ノークレームノーリターン 2008/7/22

 インターネットオークションをやってみた。このコラムを読める環境の人にはもはや説明は不要かと思うが、インターネットを通じて主に個人間で物品の売買ができるというものだ、出品商品数もさることながらオークションというだけに購入者の価値観で価格が決まるというのもおもしろい。うまくいけばかなりの安価で商品が手に入るというのも人気の要因なのかもしれない。いろいろ見てゆくとある言葉が気になるようになってきた、それは「ノークレームノーリターン」つまり購入後はいかなる理由があろうとも苦情を言ったり、返品したりするなという条件らしい。これが個人間取り引きにはまず間違いなく付いている条件だった、たしかに自分が商売をやっていて最も神経をすり減らすのがクレームの対応である、中には信じがたい理由でクレームや返品を申し出る購入者がいて怒りを通り越してあきれてしまったという事もある、当然そんな方には毅然と対応させていただくが…。さて、このオークション業界にもそんなあきれてしまうような人がいたのだろうか?まぁ、これだけの拒絶反応をしているというぐらいだからいろいろあったんだろう。だが、いくらなんでもこのマル投げ無責任販売というのはいかがなものだろうか?売りに出す自分の商品にそんなに自信がないのだろうか?さてはそれに対してのクレームが恐いのか?これだけの人数が参加しているのだから1日の売れる商品の数は俺の地元の商店街の全ての売り上げ品数よりもはるかに多いはず、その商品のほとんどがノークレームノーリターン、そしてお互いに顔も見る事も無く、口座への入金を確認し、購入者は宅配便で商品の到着を待つ。
 儲ける(もうける)という言葉の「儲」という漢字は「信じる者」と書く、つまり商売というのはお互いを信じる事により成立する事らしい、もちろん俺が実際にインターネットオークションで購入をするときにも「信頼」という言葉が出てきた「あなたは信頼できますので入金よりも先に商品を送ります」この言葉が出てきた時はさすがに感動した、この冷ややかな取り引き行為の中にもこんな事があるもんなんだなぁと思ったがそれも一例、そしてその商品の購入条件も当然ノークレームノーリターン。俺はこの条件の中には「儲」は存在していないと思う、よくわからないけど確信できる。

■ 提供データ ■

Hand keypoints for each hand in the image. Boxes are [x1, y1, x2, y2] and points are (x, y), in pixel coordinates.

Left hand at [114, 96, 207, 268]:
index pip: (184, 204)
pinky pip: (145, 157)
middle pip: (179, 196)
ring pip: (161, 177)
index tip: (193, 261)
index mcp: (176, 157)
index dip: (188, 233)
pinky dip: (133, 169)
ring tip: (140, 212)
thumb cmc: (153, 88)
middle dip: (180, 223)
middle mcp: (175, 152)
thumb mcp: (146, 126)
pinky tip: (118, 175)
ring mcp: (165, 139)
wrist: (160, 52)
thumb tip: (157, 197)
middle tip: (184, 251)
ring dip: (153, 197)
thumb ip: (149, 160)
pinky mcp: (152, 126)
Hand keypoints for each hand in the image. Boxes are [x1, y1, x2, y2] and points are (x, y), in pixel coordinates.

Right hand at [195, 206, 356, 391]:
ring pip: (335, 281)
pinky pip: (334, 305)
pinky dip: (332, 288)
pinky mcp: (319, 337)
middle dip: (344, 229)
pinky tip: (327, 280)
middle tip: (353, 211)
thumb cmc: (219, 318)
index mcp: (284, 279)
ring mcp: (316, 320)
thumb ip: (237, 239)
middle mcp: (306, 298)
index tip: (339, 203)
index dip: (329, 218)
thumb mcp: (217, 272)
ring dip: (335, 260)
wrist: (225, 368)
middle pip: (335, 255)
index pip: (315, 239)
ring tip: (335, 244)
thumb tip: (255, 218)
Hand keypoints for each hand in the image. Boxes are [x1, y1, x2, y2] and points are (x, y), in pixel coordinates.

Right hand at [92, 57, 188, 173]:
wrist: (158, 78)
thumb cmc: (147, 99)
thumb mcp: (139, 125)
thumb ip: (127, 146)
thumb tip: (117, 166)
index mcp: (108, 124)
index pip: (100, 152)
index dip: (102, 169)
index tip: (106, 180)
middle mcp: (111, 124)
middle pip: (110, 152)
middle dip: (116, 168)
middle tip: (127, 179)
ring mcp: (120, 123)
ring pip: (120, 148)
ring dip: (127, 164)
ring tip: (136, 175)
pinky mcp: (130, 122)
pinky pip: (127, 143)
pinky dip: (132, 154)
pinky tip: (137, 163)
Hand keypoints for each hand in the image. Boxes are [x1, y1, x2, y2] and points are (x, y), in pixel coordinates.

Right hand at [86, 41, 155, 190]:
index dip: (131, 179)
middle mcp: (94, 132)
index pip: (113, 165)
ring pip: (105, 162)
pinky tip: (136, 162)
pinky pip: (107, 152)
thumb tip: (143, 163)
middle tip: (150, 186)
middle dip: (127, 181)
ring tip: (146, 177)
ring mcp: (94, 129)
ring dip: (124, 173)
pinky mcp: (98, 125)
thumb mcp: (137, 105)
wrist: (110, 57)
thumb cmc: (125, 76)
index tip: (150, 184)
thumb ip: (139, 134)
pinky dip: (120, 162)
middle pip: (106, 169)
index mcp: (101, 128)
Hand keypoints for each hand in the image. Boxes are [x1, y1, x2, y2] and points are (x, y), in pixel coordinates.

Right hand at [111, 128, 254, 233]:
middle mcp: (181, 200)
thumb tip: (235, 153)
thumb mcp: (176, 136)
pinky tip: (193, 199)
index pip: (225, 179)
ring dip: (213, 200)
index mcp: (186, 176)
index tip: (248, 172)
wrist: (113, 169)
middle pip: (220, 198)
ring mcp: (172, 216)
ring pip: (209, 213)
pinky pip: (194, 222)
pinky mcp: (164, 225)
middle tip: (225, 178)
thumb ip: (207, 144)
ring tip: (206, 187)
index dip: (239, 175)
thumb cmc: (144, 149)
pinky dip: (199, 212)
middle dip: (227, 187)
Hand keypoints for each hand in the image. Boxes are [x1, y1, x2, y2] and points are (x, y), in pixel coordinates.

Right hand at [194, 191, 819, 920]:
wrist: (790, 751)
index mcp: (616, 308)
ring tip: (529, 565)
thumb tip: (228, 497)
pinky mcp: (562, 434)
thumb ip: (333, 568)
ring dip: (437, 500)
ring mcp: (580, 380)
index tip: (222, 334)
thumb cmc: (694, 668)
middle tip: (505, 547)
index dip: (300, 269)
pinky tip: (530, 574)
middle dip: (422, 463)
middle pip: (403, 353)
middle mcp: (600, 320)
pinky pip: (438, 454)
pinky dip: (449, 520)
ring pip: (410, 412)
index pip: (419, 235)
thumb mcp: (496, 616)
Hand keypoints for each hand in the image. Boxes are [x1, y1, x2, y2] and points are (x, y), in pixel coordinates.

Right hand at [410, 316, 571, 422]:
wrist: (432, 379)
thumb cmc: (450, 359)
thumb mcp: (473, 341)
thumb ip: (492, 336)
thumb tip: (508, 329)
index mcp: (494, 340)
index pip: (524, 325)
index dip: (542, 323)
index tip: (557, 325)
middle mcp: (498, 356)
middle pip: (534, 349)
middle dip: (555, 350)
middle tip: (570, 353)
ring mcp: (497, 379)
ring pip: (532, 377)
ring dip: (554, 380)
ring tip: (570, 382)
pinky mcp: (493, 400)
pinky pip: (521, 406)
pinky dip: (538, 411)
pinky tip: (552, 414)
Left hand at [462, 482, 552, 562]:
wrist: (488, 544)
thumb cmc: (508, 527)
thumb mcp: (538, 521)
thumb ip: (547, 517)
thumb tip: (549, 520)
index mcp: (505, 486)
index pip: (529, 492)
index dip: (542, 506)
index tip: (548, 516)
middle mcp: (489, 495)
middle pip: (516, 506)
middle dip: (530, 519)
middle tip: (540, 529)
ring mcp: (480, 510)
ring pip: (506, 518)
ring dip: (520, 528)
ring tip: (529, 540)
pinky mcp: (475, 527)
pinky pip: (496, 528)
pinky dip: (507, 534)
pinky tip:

■ 取り組む課題 ■
次の(a)〜(c)が原文の内容と合っているかどうか、それぞれ「はい」か「いいえ」で答え、判断の根拠となる原文の語句をそのまま引用してください。
(a) 筆者は、「儲」という漢字は「信じる者」と書くと述べている。
(b) 筆者は、「入金よりも先に商品を送ります」という言葉が出てきたとき、怒りを覚えた。
(c) 個人間取り引きには「ノークレームノーリターン」の条件はほとんど付いていないと書かれている。

■ 解答 ■
(a) はい。「「儲」という漢字は「信じる者」と書く」
(b) いいえ。「この言葉が出てきた時はさすがに感動した」
(c) いいえ。「これが個人間取り引きにはまず間違いなく付いている条件だった」